Recorded data:

========

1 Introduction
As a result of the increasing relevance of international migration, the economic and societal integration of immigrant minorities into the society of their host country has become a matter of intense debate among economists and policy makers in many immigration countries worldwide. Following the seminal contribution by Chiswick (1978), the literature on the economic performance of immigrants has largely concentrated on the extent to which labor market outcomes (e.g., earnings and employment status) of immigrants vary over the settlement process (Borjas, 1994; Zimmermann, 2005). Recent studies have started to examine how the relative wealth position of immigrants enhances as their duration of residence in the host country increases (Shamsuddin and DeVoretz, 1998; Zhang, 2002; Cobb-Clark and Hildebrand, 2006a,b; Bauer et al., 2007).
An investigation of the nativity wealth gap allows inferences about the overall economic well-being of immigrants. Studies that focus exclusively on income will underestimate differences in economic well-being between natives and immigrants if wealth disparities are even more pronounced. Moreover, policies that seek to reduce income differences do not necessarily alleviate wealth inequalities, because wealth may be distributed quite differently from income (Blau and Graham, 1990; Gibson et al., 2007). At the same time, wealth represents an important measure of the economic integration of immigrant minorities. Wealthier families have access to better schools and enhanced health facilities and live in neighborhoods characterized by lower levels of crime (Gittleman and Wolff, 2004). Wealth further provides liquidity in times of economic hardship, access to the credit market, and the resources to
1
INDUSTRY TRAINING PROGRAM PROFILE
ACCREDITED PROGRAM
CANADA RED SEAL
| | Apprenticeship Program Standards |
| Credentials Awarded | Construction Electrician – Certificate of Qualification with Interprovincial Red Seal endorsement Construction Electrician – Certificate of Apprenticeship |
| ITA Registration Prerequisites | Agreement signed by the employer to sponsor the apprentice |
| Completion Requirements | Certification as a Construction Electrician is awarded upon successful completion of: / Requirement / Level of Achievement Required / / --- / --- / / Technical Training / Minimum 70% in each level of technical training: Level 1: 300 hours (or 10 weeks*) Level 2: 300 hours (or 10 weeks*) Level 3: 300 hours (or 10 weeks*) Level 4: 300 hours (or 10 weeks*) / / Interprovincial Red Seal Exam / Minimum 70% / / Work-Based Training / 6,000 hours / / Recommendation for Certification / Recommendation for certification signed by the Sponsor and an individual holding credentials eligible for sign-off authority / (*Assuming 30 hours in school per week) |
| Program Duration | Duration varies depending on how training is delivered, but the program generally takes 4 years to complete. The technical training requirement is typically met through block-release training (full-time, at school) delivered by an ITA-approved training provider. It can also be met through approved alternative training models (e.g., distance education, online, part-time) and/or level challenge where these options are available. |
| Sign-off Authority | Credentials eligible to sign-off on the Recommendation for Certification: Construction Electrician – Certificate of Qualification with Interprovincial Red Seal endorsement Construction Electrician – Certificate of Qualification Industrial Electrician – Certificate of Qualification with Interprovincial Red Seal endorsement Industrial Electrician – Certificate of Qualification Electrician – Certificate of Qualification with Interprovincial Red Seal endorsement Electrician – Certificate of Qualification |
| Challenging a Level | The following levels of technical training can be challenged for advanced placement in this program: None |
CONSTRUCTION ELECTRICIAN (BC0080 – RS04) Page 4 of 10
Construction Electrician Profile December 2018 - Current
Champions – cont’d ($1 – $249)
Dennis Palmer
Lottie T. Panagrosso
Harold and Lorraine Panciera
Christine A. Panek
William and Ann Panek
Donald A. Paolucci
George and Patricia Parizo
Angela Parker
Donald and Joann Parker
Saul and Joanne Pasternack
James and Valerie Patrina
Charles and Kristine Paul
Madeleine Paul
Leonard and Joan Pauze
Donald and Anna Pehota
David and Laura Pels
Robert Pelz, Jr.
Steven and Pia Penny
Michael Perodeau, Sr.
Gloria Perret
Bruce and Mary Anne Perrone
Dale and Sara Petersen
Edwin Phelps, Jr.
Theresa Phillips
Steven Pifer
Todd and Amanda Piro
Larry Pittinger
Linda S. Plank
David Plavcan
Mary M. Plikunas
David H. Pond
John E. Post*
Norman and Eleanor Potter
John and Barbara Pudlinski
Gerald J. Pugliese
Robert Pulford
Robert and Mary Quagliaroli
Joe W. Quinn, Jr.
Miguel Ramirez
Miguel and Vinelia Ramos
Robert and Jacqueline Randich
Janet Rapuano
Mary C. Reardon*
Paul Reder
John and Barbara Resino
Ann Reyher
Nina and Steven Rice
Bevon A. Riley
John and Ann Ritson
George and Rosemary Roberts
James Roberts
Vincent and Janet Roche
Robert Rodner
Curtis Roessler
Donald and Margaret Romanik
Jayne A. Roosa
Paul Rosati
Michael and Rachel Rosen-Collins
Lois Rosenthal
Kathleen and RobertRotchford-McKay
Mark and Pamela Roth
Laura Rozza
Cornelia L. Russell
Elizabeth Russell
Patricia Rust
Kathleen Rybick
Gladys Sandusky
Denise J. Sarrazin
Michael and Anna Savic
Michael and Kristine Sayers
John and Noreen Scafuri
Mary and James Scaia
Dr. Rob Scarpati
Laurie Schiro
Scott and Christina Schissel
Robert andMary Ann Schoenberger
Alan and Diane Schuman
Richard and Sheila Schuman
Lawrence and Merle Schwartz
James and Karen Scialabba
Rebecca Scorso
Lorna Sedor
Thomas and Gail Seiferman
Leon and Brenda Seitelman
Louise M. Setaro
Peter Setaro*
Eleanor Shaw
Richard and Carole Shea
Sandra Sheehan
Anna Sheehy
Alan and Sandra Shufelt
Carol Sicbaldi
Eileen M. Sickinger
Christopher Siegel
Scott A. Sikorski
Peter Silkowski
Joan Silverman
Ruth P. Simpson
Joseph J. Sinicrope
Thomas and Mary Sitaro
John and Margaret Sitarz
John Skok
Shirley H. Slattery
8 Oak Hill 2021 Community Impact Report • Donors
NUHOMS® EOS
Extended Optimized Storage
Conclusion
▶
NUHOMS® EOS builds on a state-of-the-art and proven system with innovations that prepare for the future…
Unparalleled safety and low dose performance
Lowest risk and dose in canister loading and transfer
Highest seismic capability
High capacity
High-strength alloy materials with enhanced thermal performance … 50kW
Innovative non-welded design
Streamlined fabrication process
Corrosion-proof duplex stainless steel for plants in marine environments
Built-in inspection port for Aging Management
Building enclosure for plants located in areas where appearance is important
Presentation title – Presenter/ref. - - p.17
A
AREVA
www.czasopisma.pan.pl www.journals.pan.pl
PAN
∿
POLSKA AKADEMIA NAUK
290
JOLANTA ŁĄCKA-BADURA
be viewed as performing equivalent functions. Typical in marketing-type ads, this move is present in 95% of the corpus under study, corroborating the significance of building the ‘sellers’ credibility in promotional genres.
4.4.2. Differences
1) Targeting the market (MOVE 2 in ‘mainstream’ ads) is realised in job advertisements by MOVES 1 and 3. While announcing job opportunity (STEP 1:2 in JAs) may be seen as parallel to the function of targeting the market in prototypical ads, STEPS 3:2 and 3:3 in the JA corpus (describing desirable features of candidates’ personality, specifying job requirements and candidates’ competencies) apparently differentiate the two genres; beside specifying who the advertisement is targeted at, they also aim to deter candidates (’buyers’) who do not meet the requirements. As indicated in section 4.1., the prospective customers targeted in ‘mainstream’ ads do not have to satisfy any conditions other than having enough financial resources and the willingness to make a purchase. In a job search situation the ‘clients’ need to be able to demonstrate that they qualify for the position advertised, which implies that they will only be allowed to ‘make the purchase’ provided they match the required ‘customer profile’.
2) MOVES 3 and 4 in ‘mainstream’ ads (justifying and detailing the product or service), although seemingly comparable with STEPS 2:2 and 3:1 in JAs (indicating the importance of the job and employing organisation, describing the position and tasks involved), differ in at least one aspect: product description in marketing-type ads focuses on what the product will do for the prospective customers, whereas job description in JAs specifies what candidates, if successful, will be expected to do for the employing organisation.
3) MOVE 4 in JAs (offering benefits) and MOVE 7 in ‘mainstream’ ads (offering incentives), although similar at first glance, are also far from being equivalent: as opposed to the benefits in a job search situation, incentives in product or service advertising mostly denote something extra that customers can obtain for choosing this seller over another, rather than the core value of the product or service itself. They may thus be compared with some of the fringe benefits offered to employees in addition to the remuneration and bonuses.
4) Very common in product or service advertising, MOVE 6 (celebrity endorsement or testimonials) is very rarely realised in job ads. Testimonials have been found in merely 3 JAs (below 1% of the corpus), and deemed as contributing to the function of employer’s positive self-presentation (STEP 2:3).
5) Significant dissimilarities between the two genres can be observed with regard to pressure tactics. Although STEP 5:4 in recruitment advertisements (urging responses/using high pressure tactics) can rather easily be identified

========

Copy out all lines of the listing where the word "Steven" appears.

Exercise result:
Steven and Pia Penny
Steven Pifer
Nina and Steven Rice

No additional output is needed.